A: The thing I’m currently interested in is a program called Dress for Success. It suits women who are underprivileged—maybe they’ve been incarcerated, maybe they’re impoverished—but they’re currently unemployed, and they’re referred to us for suits and interviewing skills. When they get their job, they come back and get their second suit and we give them further training on job skills, budgeting. … So they get continuing education through our program, and we have a resale shop where they can buy clothes inexpensively. I’m on the board of the resale shop. We do a fashion show with our graduates, and they tell their stories. It’s so inspiring. These women are former drug addicts; they have such stories of hardship, and [yet] they go on: They get their GEDs and sometimes [go to] college. What they can do from abusive backgrounds, incarcerations. … We get lawyers to volunteer their time to get their [criminal] backgrounds expunged. There’s a program to help refinance mortgages, so that’s something that I can help with.
Q: Must be rewarding to watch these women change their lives.
A: It’s wonderful. I say to myself, why can’t I do more with what I have? With everything I got on a silver platter, why can’t I do more?

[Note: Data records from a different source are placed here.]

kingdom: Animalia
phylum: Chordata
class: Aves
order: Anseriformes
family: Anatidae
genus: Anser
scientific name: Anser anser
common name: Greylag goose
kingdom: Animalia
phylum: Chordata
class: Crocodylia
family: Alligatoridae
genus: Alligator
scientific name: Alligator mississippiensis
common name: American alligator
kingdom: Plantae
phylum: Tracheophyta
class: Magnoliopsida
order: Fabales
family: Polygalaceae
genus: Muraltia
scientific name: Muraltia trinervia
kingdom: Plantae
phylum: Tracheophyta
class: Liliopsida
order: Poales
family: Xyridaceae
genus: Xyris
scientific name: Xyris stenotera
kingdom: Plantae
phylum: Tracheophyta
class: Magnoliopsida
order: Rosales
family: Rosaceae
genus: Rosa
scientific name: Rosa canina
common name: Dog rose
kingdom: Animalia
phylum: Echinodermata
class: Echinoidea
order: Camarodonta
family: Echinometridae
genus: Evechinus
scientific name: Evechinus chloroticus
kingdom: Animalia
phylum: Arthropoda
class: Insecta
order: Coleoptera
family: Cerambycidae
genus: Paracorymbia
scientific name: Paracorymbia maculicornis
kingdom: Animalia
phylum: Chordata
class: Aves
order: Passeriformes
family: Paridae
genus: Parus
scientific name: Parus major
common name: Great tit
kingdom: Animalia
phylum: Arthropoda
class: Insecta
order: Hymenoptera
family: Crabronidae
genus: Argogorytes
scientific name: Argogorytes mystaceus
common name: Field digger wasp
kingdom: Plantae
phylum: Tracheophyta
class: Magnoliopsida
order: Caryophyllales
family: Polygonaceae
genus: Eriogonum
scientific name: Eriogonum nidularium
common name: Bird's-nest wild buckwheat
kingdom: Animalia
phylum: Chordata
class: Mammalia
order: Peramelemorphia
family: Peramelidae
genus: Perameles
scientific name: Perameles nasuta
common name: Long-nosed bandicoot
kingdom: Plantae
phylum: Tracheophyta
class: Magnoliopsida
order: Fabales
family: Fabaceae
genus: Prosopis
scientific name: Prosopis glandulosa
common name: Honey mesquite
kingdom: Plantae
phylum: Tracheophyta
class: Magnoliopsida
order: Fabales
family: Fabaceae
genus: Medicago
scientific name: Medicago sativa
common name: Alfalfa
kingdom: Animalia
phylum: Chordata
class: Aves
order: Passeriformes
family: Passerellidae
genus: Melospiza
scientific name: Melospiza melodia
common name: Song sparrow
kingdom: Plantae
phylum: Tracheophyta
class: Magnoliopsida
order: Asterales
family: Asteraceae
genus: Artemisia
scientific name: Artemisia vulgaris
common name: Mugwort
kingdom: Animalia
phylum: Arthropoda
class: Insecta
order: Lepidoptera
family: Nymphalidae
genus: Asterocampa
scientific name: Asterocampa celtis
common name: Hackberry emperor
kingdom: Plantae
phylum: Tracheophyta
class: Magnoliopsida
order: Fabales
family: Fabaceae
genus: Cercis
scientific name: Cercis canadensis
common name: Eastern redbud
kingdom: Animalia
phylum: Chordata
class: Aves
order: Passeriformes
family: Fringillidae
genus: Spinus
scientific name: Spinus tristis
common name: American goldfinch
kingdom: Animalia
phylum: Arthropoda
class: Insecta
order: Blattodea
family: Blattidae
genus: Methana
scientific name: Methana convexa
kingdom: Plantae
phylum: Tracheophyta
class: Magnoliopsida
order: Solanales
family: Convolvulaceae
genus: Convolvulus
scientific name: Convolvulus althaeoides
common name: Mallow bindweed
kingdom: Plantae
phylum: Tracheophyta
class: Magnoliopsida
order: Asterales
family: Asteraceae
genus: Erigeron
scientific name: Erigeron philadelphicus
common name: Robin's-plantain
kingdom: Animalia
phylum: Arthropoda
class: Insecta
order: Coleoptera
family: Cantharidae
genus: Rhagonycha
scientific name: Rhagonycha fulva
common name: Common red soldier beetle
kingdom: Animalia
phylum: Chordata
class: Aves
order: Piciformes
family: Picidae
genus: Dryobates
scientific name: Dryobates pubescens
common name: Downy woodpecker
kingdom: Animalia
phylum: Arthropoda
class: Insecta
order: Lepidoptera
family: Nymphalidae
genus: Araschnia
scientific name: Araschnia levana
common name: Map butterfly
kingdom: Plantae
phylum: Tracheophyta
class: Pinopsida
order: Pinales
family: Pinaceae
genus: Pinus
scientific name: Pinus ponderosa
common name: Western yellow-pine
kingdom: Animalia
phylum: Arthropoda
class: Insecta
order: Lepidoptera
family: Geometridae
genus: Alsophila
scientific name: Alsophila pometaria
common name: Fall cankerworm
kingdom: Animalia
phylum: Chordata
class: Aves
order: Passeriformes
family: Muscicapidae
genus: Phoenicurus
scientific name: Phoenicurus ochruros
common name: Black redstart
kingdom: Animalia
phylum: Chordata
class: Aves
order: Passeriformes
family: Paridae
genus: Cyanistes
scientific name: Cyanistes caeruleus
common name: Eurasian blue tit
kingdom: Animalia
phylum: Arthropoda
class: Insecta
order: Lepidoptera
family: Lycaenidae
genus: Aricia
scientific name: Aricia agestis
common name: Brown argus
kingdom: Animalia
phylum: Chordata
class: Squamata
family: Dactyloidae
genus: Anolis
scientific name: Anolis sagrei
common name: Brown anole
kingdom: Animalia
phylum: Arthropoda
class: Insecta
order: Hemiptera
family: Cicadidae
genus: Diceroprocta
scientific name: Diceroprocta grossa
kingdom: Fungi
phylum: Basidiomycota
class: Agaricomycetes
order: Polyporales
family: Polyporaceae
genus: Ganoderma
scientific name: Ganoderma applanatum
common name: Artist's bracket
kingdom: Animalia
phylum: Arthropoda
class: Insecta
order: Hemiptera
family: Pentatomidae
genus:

Everything was given to me, and these women have to struggle so hard for everything.
Q: Can you give an example of a case that was both rewarding and a struggle?
A: In the 1990s, in addition to my regular estate planning, I did quite a bit of elder law work, including Medicaid planning, which generally meant helping middle-class couples set aside assets so that when one spouse went to a nursing home the other spouse would not be impoverished. … In the late 1990s, in an ill-conceived effort to reduce Medicaid planning, Congress passed a law making it a crime to advise a client of all the financial options. It was called the “Granny’s Lawyer Goes to Jail” law. Such a law would be similar to criminalizing advice for tax avoidance, as opposed to tax evasion. The New York State Bar Association challenged the law and won. I do not personally know of any Medicaid attorney who stopped giving advice during this period, but I am sure that the law had a chilling effect.
During this time, I was in the Cincinnati office of [a] Columbus-based firm. A partner in the Columbus office, who did not know the substance of my work but was morally opposed to it, demanded that I stop. Irate, I protested to the managing partner of my office. He simply asked that I write two paragraphs supporting my position. I angrily argued that I should not have to defend my work. He calmly repeated his request; he needed something to send to Columbus. I complied and heard nothing more of the matter.
Medicaid planning is a firmly established specialty these days. I was proud and immensely gratified that my managing partner stood up for me in the early days of Medicaid planning. I also learned a valuable lesson from him: It is not enough to shout that you are right (even when you are); you have to be willing to give the “other side” something that they need, or think they need … if only to allow them to save face.